▶ **Landmark coordinate records**
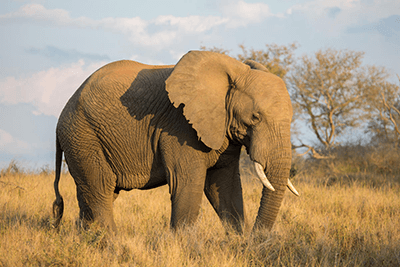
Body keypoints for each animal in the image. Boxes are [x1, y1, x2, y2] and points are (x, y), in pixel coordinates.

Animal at [51, 50, 298, 234]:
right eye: (255, 117)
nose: (257, 236)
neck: (233, 73)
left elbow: (225, 185)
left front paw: (240, 243)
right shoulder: (179, 127)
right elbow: (186, 182)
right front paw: (187, 248)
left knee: (92, 194)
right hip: (83, 136)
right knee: (100, 189)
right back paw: (111, 242)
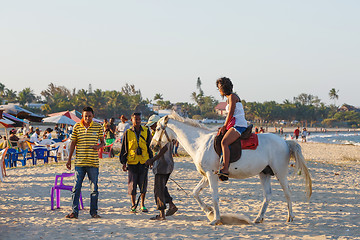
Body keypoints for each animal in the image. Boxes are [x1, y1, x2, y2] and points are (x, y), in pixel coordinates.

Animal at [150, 113, 310, 226]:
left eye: (157, 129)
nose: (152, 146)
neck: (200, 142)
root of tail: (284, 142)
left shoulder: (211, 175)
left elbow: (214, 197)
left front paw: (216, 219)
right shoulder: (207, 176)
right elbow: (195, 192)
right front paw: (208, 210)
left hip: (280, 172)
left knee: (287, 192)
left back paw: (290, 217)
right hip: (264, 173)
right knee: (268, 195)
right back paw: (259, 218)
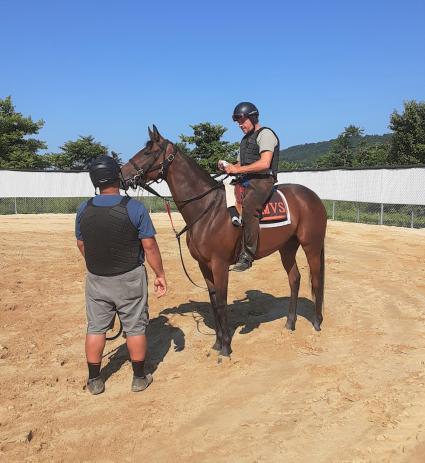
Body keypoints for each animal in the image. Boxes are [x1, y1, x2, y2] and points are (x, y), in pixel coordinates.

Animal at [121, 125, 326, 358]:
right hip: (287, 248)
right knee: (295, 279)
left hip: (311, 246)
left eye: (148, 152)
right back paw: (290, 323)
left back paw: (317, 322)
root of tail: (313, 197)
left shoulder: (219, 265)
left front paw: (226, 346)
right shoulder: (204, 265)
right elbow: (213, 302)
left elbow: (221, 301)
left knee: (316, 280)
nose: (121, 175)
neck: (207, 208)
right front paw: (218, 343)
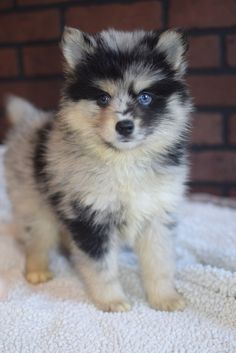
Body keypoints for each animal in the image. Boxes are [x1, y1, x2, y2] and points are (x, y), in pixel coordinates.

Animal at [4, 28, 192, 314]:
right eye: (103, 98)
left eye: (145, 97)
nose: (124, 126)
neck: (123, 160)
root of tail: (30, 122)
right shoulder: (91, 217)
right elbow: (102, 268)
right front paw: (112, 301)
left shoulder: (157, 215)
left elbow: (159, 263)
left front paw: (164, 298)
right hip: (33, 203)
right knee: (37, 238)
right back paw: (37, 270)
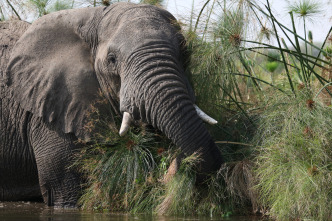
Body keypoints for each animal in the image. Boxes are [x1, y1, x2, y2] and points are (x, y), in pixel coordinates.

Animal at [0, 2, 223, 207]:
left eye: (185, 51)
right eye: (112, 59)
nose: (176, 163)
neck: (93, 17)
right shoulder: (49, 110)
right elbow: (66, 191)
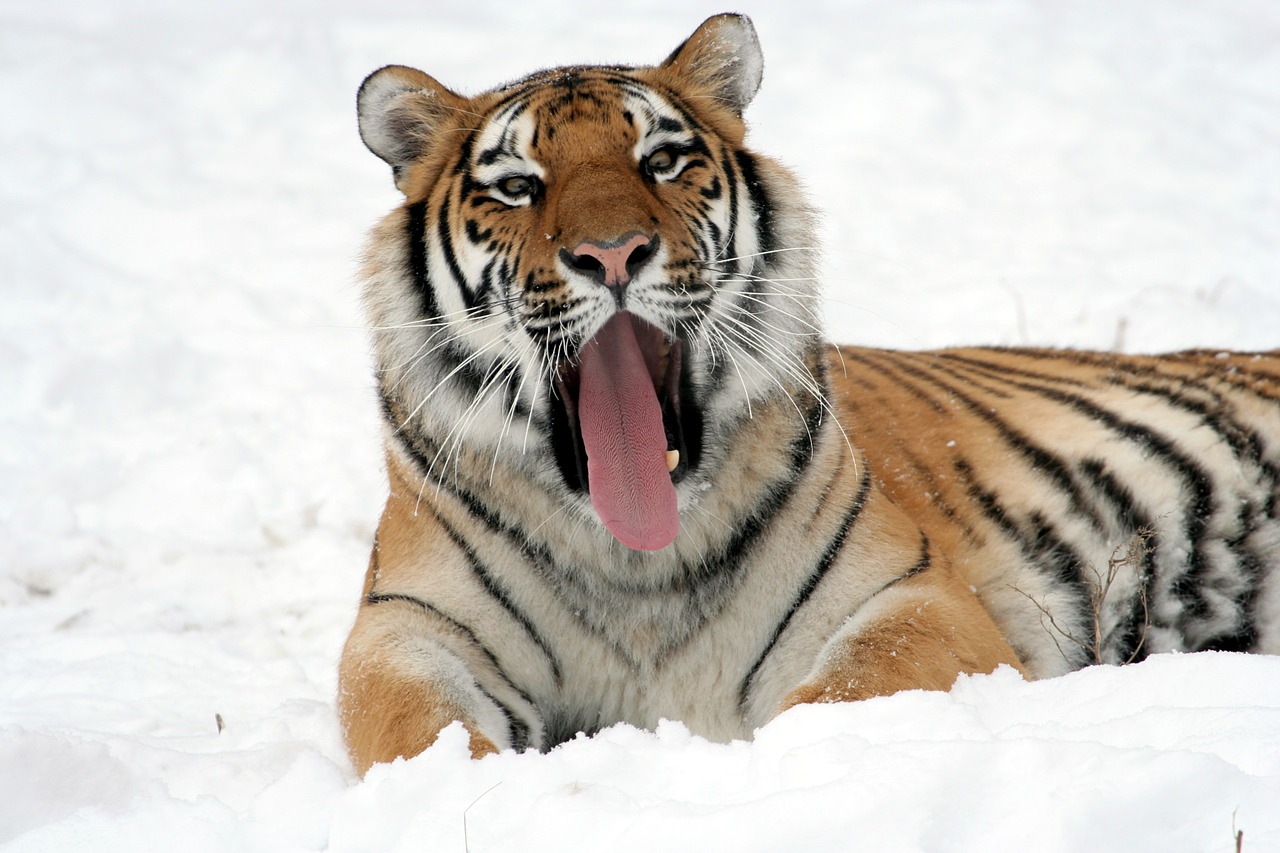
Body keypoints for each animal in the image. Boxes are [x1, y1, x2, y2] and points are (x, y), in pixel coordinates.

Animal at [337, 11, 1280, 768]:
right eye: (517, 186)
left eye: (663, 160)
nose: (612, 253)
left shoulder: (912, 596)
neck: (636, 565)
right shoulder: (406, 625)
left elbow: (844, 693)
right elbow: (416, 727)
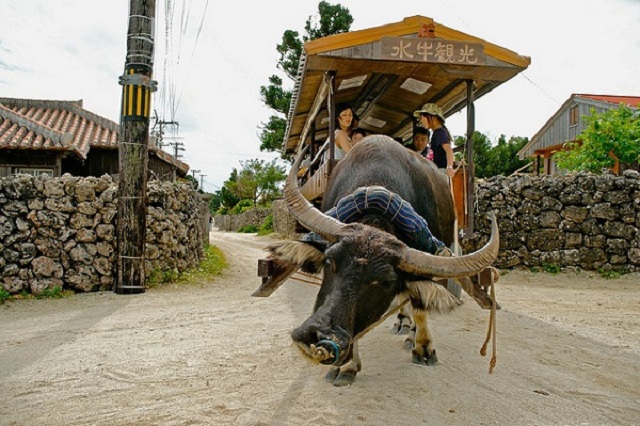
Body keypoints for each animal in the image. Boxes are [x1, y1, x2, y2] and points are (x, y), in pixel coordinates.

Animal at [252, 135, 498, 388]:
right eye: (330, 261)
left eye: (384, 282)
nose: (317, 336)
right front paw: (347, 366)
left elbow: (420, 307)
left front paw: (423, 348)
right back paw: (401, 323)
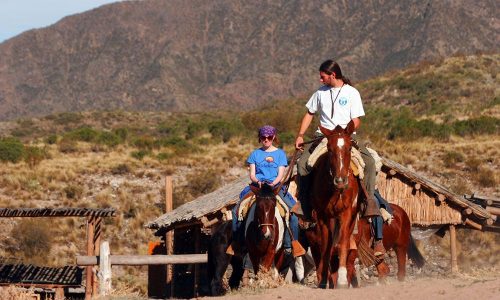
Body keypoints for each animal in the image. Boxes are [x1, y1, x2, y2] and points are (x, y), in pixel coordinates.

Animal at [306, 120, 362, 290]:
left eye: (349, 147)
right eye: (329, 149)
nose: (341, 180)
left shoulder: (346, 214)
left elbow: (343, 243)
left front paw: (342, 280)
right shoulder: (322, 216)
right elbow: (326, 245)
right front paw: (324, 279)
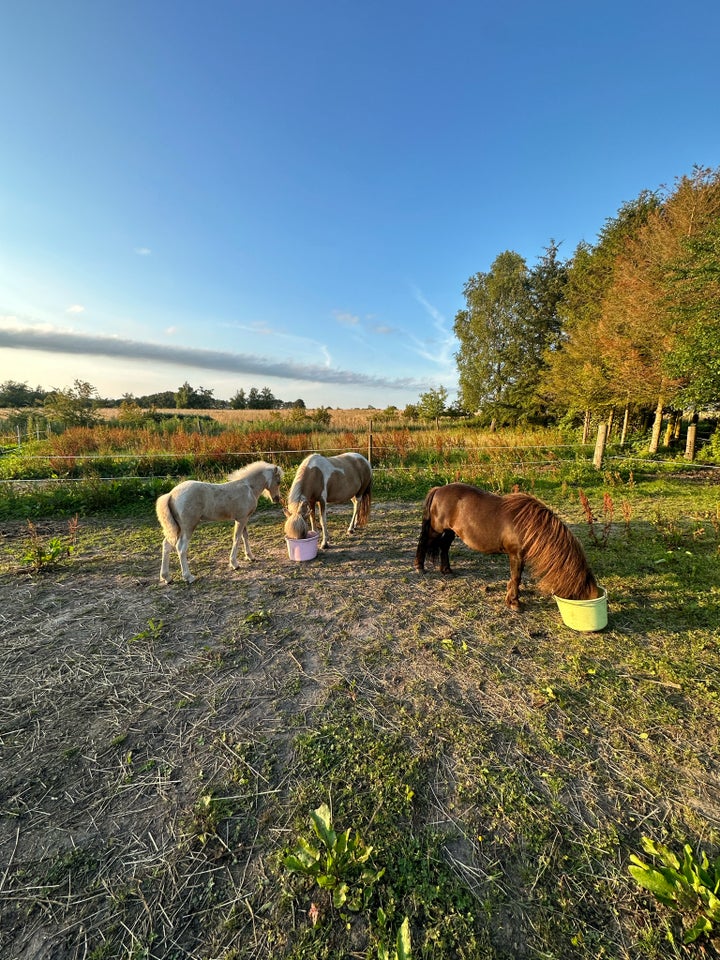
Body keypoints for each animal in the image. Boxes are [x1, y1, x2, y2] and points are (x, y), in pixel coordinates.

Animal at [414, 484, 600, 612]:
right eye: (582, 590)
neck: (530, 526)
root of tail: (438, 489)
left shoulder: (520, 556)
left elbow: (516, 577)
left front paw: (512, 597)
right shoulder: (516, 554)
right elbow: (516, 577)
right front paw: (514, 603)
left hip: (450, 531)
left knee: (444, 547)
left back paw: (446, 570)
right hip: (436, 530)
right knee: (424, 543)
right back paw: (419, 567)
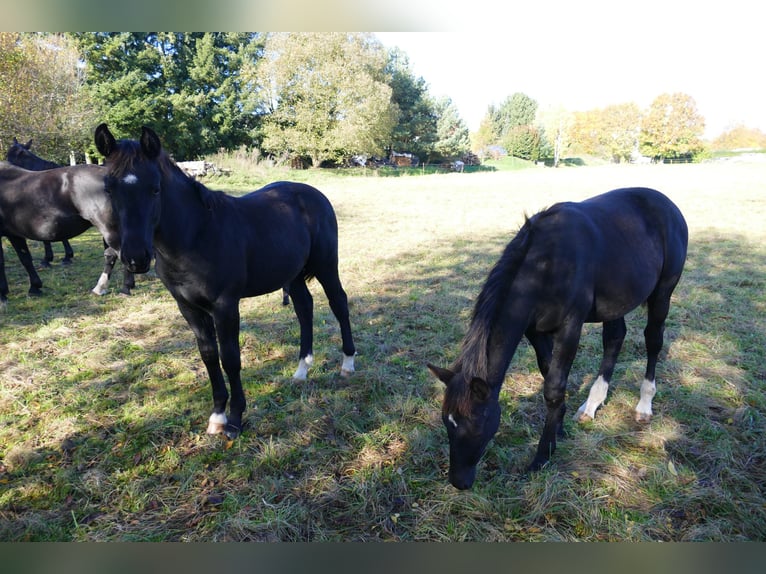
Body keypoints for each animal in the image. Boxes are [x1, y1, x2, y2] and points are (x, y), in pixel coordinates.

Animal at [94, 125, 358, 440]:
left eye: (155, 188)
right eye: (109, 189)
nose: (136, 257)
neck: (196, 235)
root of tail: (314, 194)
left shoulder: (225, 306)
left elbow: (230, 358)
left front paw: (234, 420)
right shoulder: (188, 307)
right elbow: (208, 355)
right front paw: (217, 415)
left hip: (326, 265)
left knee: (338, 303)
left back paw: (347, 364)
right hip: (291, 274)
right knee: (304, 308)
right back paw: (301, 370)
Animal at [432, 189, 688, 490]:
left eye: (476, 424)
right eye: (447, 422)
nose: (458, 481)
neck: (545, 266)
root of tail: (668, 204)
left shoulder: (570, 328)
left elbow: (554, 387)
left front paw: (542, 456)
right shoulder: (534, 330)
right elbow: (548, 373)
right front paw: (560, 428)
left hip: (662, 294)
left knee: (653, 341)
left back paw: (644, 405)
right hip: (617, 301)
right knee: (614, 339)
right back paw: (591, 406)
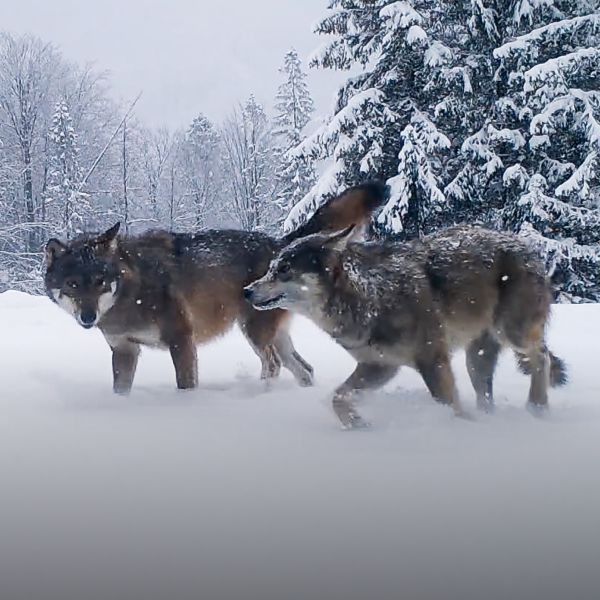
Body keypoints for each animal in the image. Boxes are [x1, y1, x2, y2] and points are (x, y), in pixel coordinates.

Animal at [44, 180, 386, 394]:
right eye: (73, 284)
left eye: (100, 282)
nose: (88, 317)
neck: (131, 293)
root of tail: (280, 245)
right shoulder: (124, 350)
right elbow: (120, 390)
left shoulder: (181, 339)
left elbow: (185, 384)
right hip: (274, 337)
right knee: (305, 370)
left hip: (255, 332)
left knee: (273, 365)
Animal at [244, 224, 568, 426]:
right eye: (271, 268)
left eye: (284, 269)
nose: (246, 291)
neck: (370, 296)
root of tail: (526, 246)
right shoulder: (380, 366)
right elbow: (338, 397)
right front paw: (357, 424)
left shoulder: (432, 360)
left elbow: (448, 404)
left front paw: (462, 429)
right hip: (477, 359)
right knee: (487, 393)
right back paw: (491, 418)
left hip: (512, 333)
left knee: (542, 357)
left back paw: (536, 408)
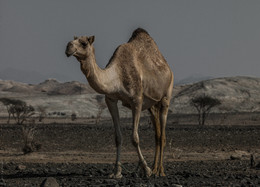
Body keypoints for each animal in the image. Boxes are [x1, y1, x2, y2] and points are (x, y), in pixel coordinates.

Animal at [66, 28, 174, 178]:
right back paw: (154, 168)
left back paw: (160, 171)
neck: (116, 77)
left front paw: (145, 169)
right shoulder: (110, 100)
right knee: (157, 135)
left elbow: (134, 138)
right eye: (73, 40)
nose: (68, 47)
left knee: (162, 135)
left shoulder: (137, 100)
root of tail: (167, 68)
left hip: (166, 96)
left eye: (83, 43)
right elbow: (118, 137)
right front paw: (116, 172)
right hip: (152, 106)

▶ **Problem to work on**
Please find every line in the records above that holds the word "tail" and copy it.

▶ **Problem solution**
root of tail: (284, 142)
root of tail: (313, 197)
root of tail: (30, 122)
root of tail: (438, 489)
root of tail: (314, 194)
root of tail: (668, 204)
root of tail: (280, 245)
root of tail: (526, 246)
root of tail: (167, 68)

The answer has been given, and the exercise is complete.